Each of these spectral classes, except possibly for the Y class which is still being defined, is further subdivided into 10 subclasses designated by the numbers 0 through 9. A B0 star is the hottest type of B star; a B9 star is the coolest type of B star and is only slightly hotter than an A0 star.
And just one more item of vocabulary: for historical reasons, astronomers call all the elements heavier than helium metals , even though most of them do not show metallic properties. (If you are getting annoyed at the peculiar jargon that astronomers use, just bear in mind that every field of human activity tends to develop its own specialized vocabulary. Just try reading a credit card or social media agreement form these days without training in law!)
Let’s take a look at some of the details of how the spectra of the stars change with temperature. (It is these details that allowed Annie Cannon to identify the spectral types of stars as quickly as three per minute!) As [link] shows, in the hottest O stars (those with temperatures over 28,000 K), only lines of ionized helium and highly ionized atoms of other elements are conspicuous.
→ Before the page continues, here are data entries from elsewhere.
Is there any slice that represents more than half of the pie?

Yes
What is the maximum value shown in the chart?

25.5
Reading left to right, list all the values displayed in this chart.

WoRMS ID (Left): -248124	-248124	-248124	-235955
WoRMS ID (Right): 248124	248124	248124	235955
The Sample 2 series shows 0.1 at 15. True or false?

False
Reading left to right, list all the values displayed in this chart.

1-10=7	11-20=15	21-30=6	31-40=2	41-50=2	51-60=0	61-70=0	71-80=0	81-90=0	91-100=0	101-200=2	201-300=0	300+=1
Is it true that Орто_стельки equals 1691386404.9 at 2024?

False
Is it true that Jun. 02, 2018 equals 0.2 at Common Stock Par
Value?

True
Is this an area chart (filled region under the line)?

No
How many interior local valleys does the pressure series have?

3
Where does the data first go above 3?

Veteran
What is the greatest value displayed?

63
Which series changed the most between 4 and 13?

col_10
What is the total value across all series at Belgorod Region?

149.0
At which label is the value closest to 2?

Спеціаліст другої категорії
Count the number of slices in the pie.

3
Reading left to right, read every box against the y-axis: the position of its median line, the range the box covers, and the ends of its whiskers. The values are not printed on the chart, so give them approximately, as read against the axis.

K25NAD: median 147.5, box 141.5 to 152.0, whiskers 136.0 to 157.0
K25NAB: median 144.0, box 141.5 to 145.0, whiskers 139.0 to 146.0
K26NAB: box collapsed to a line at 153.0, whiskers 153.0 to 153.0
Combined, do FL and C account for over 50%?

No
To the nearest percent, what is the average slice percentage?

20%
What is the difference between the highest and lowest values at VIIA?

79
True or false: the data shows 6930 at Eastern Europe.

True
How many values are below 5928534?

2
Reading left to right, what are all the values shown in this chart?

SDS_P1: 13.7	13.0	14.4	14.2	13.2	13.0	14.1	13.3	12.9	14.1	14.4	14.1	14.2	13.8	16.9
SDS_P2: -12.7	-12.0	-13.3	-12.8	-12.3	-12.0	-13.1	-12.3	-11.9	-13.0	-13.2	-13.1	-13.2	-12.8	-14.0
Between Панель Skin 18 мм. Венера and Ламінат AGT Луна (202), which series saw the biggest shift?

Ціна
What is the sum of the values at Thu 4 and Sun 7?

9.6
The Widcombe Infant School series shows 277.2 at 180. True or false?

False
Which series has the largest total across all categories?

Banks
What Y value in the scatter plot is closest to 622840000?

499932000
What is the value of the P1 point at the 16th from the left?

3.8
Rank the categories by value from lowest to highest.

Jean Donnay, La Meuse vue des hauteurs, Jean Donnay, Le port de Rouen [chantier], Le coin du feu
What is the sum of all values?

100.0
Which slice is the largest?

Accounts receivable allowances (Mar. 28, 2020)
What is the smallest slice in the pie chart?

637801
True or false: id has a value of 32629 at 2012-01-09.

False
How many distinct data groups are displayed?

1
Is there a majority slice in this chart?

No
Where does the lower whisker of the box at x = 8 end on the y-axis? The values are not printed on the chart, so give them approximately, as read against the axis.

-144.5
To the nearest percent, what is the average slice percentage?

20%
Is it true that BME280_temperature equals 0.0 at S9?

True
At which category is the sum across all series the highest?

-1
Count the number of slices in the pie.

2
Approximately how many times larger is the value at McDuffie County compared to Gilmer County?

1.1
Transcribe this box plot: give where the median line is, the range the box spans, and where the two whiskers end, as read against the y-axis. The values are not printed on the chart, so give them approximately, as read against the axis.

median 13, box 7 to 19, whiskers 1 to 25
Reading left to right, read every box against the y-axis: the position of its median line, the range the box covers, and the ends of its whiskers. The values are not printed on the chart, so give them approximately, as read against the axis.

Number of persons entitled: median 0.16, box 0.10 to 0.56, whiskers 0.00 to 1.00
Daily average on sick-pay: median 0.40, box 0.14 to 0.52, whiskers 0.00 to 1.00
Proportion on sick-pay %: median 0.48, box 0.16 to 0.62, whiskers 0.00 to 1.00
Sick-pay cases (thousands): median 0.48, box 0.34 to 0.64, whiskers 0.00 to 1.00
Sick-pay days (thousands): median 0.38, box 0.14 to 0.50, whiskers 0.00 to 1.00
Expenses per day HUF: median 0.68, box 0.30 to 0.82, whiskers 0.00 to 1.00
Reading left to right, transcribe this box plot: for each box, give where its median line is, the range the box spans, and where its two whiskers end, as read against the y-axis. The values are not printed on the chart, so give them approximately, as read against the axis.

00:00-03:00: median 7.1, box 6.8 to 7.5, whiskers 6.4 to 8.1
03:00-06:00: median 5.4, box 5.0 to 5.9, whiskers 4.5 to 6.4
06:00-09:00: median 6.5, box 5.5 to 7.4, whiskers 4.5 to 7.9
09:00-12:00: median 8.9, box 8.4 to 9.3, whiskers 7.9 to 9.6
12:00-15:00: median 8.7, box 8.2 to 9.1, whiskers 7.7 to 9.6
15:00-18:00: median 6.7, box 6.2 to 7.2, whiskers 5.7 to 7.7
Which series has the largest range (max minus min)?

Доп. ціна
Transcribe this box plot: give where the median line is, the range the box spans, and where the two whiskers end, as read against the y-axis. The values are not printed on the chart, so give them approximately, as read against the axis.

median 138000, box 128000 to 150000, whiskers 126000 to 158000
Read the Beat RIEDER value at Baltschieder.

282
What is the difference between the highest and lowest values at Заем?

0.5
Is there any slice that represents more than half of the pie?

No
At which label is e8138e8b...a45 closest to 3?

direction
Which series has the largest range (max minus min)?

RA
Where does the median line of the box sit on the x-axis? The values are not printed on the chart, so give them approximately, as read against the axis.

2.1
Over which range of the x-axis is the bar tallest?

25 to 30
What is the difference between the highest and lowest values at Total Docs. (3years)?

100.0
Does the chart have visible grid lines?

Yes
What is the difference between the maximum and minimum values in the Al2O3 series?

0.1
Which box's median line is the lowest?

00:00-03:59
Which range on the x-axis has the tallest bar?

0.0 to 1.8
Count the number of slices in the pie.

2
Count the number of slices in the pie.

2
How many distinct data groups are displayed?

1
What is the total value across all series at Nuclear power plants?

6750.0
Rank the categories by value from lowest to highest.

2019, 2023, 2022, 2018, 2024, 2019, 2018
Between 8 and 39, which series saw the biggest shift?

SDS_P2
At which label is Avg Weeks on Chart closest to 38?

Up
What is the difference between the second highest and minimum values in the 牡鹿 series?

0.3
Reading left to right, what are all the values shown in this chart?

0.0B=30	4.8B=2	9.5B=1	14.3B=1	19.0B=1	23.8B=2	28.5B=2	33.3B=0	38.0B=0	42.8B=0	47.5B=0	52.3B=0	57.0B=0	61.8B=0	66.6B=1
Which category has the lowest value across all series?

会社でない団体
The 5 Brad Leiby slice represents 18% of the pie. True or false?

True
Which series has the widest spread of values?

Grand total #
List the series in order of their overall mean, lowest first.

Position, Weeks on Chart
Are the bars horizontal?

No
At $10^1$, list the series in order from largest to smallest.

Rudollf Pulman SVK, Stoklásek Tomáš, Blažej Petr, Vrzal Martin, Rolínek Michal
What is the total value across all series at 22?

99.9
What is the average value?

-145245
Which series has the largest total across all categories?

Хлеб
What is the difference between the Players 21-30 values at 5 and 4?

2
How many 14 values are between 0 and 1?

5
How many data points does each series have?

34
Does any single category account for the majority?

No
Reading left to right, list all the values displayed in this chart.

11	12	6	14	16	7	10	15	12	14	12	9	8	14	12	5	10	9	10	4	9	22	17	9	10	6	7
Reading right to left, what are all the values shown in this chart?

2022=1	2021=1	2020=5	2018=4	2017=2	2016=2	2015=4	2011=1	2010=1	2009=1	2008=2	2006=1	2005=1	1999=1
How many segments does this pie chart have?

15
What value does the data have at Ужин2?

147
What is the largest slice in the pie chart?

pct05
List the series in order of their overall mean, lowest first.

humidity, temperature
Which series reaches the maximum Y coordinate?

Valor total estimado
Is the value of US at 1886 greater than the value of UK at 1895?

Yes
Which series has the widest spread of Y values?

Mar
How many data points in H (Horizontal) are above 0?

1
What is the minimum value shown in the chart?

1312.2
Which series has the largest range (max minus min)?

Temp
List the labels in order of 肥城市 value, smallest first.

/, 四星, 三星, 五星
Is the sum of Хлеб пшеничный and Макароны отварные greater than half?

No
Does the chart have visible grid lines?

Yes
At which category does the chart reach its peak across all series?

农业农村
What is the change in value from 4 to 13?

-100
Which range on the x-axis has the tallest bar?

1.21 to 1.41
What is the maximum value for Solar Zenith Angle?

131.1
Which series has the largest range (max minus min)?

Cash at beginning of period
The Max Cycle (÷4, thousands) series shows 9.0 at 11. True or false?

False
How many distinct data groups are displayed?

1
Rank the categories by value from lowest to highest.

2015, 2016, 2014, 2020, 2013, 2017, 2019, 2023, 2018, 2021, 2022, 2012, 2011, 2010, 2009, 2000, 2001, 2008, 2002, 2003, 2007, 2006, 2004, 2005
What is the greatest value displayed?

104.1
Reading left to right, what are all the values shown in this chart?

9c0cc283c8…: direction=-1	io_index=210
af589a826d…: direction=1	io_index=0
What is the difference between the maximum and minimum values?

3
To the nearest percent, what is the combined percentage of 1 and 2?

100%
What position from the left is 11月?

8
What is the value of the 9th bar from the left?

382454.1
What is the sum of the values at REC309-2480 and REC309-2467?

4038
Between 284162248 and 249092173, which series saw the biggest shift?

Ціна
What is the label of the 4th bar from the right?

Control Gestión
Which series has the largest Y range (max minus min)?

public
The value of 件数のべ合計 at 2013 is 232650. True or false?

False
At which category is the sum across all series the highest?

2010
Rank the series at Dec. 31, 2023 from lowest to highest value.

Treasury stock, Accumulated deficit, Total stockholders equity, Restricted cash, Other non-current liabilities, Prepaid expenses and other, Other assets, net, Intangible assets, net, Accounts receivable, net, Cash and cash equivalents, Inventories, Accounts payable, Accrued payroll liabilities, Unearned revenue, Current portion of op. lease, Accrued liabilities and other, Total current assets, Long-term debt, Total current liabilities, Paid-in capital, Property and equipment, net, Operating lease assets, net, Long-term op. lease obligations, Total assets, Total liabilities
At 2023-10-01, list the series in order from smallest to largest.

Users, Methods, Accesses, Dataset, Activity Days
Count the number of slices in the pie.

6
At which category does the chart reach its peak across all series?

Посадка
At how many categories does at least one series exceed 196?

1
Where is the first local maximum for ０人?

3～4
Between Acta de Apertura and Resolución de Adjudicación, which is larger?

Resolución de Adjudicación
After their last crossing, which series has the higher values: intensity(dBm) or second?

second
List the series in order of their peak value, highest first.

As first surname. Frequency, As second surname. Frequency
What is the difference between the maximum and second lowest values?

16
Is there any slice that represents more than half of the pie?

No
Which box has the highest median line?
Hydrogen lines are strongest in A stars with atmospheric temperatures of about 10,000 K. Ionized metals provide the most conspicuous lines in stars with temperatures from 6000 to 7500 K (spectral type F). In the coolest M stars (below 3500 K), absorption bands of titanium oxide and other molecules are very strong. By the way, the spectral class assigned to the Sun is G2. The sequence of spectral class es is summarized in [link] .
Absorption lines in stars of different temperatures.
| Spectral Classes for Stars | ||||
|---|---|---|---|---|
| Spectral Class | Color | Approximate Temperature (K) | Principal Features | Examples |
| O | Blue | >30,000 | Neutral and ionized helium lines, weak hydrogen lines | 10 Lacertae |
| B | Blue-white | 10,000–30,000 | Neutral helium lines, strong hydrogen lines | Rigel, Spica |
| A | White | 7500–10,000 | Strongest hydrogen lines, weak ionized calcium lines, weak ionized metal (e.g., iron, magnesium) lines | Sirius , Vega |
| F | Yellow-white | 6000–7500 | Strong hydrogen lines, strong ionized calcium lines, weak sodium lines, many ionized metal lines | Canopus, Procyon |
| G | Yellow | 5200–6000 | Weaker hydrogen lines, strong ionized calcium lines, strong sodium lines, many lines of ionized and neutral metals | Sun , Capella |
| K | Orange | 3700–5200 | Very weak hydrogen lines, strong ionized calcium lines, strong sodium lines, many lines of neutral metals | Arcturus, Aldebaran |
| M | Red | 2400–3700 | Strong lines of neutral metals and molecular bands of titanium oxide dominate | Betelgeuse , Antares |
| L | Red | 1300–2400 | Metal hydride lines, alkali metal lines (e.g., sodium, potassium, rubidium) | Teide 1 |
| T | Magenta | 700–1300 | Methane lines | Gliese 229B |
| Y | Infrared Absorption by sodium and potassium atoms makes Y dwarfs appear a bit less red than L dwarfs. | <700 | Ammonia lines | WISE 1828+2650 |
To see how spectral classification works, let’s use [link] . Suppose you have a spectrum in which the hydrogen lines are about half as strong as those seen in an A star. Looking at the lines in our figure, you see that the star could be either a B star or a G star. But if the spectrum also contains helium lines, then it is a B star, whereas if it contains lines of ionized iron and other metals, it must be a G star.